I am trying to validate old user password, in order for him to able to change password, but at the moment I am getting Hash is invalid error.

This is validation rule:

['password_old', function($attribute){
                if(!$this->validatePassword($this->{$attribute}))
                    $this->addError($attribute, 'Please Enter Your Old Password');
            }],

validatePassword method:

    public function validatePassword($password){
            return Yii::$app->getSecurity()->validatePassword($this->salt . $password, $this->password);
        }

Form used for changing the password:

$form = ActiveForm::begin(
            [
                'enableAjaxValidation' => true,
                'action'               => 'user/changepassword',
                'id'                   => 'changePassword'
            ]
        );


    echo $form->field($model, 'password_old')->passwordInput( ['autocomplete' => 'off'] );
    echo $form->field($model, 'password')->passwordInput(['autocomplete' => 'off'])->label('New Password');
    echo $form->field($model, 'password_confirm')->passwordInput(['autocomplete' => 'off']);  

Another reason the Hash is invalid error occurs if when you pass a null as the $hash to the Yii::$app->getSecurity()->validatePassword method.

I suggest you do a check like this in your code

public function validatePassword($password){
        if(is_null($this->password)) 
            return false;
        return Yii::$app->getSecurity()->validatePassword($this->salt . $password, $this->password);
    }

I'm solved the problem, when change value of password column in DB from varchar(128) to varchar(255) and registerd again.

"Hash is invalid error" because your password is not correct format.

Why?

• When you call validatePassword in a validate rule, $this->password is not password stored in database, It is new password - recently submit from your form.
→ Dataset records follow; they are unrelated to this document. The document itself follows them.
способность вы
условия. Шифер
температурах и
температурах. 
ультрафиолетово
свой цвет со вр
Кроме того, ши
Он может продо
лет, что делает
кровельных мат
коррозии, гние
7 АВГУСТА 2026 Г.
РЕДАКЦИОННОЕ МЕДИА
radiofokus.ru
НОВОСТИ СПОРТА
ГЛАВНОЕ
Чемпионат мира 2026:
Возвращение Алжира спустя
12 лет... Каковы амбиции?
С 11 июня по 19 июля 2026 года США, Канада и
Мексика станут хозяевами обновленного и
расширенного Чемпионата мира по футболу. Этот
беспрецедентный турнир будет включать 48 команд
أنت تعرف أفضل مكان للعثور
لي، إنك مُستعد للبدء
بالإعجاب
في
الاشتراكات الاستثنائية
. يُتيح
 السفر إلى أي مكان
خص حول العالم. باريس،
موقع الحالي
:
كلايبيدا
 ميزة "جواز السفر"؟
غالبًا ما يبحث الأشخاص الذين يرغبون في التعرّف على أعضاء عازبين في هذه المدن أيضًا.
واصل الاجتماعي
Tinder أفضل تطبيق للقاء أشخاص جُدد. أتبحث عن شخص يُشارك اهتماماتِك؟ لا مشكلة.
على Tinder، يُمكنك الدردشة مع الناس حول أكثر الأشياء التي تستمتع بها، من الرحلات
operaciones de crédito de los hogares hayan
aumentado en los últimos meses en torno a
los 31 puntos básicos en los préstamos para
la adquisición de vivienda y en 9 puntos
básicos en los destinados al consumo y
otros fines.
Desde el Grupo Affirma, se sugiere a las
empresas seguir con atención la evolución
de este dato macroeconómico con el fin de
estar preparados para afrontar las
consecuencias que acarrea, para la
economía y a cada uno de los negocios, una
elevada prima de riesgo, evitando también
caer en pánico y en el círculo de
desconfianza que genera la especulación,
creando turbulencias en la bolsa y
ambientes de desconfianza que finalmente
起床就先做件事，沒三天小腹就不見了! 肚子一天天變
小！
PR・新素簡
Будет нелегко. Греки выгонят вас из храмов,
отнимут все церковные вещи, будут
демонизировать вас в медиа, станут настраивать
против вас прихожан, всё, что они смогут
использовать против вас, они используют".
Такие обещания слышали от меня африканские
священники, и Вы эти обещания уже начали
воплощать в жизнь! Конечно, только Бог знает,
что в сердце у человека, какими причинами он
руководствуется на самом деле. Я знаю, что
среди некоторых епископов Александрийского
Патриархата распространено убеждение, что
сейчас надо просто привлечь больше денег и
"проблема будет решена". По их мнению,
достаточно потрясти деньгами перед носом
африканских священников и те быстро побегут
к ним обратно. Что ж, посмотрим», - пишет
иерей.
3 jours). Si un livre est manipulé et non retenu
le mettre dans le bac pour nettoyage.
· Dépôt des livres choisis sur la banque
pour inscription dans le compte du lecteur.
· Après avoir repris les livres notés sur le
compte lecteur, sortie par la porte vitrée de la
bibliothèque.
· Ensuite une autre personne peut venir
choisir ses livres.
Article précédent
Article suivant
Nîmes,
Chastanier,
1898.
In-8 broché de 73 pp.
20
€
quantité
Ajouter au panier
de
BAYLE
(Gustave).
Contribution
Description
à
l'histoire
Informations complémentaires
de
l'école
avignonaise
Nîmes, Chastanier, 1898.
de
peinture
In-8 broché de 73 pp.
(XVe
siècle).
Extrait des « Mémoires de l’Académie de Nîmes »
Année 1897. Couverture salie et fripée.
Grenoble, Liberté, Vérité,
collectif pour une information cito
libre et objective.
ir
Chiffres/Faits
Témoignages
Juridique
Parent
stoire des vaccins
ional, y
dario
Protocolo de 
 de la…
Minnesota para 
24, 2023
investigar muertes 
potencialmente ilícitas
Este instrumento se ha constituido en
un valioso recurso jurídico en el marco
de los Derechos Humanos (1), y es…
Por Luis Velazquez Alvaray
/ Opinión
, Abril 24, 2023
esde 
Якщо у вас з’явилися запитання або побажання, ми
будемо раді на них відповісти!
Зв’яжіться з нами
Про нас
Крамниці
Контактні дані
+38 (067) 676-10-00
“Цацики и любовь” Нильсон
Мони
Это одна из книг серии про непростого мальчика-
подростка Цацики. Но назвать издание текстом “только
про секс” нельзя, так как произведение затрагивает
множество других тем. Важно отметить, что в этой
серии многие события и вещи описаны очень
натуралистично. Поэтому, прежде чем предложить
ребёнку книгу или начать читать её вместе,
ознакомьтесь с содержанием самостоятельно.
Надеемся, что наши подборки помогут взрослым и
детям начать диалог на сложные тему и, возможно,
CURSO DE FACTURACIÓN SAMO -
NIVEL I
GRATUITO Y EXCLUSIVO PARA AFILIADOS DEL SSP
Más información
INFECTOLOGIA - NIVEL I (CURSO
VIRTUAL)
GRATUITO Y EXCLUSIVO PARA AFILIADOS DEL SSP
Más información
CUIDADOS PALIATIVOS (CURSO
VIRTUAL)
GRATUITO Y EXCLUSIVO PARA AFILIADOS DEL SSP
To solve problems, you can refer LoginForm class in yii2-basic-app or yii-advanced-app.

Suggestions:

• "Salt" is not necessary because it was included automatically in function \Yii::$app->security->generatePasswordHash (PHP 5>= 5.5.0 password_hash)

I also had this problem and resolved.

The reason is that I used to use the sha1 algorithm before, and after converting it to bcrypt (Yii::$app->security->generatePasswordHash), I encountered this problem.

My previous password was created with the sha1 algorithm and was in the database. When I changed the code to the new algorithm and wanted to login, I was wrong.

If you reset the previous password with the new algorithm, the problem is resolved.

You will get this error when the compared password in the database cannot be a hash value! I get this error when the field value
" $2y$13$TvlDZ5RgBL7Cr1LR9JovfOVEyMwpD6x1dy9sYlngzUIKeuEaqqiry"(first character is a space). I delete the space character, then it worked.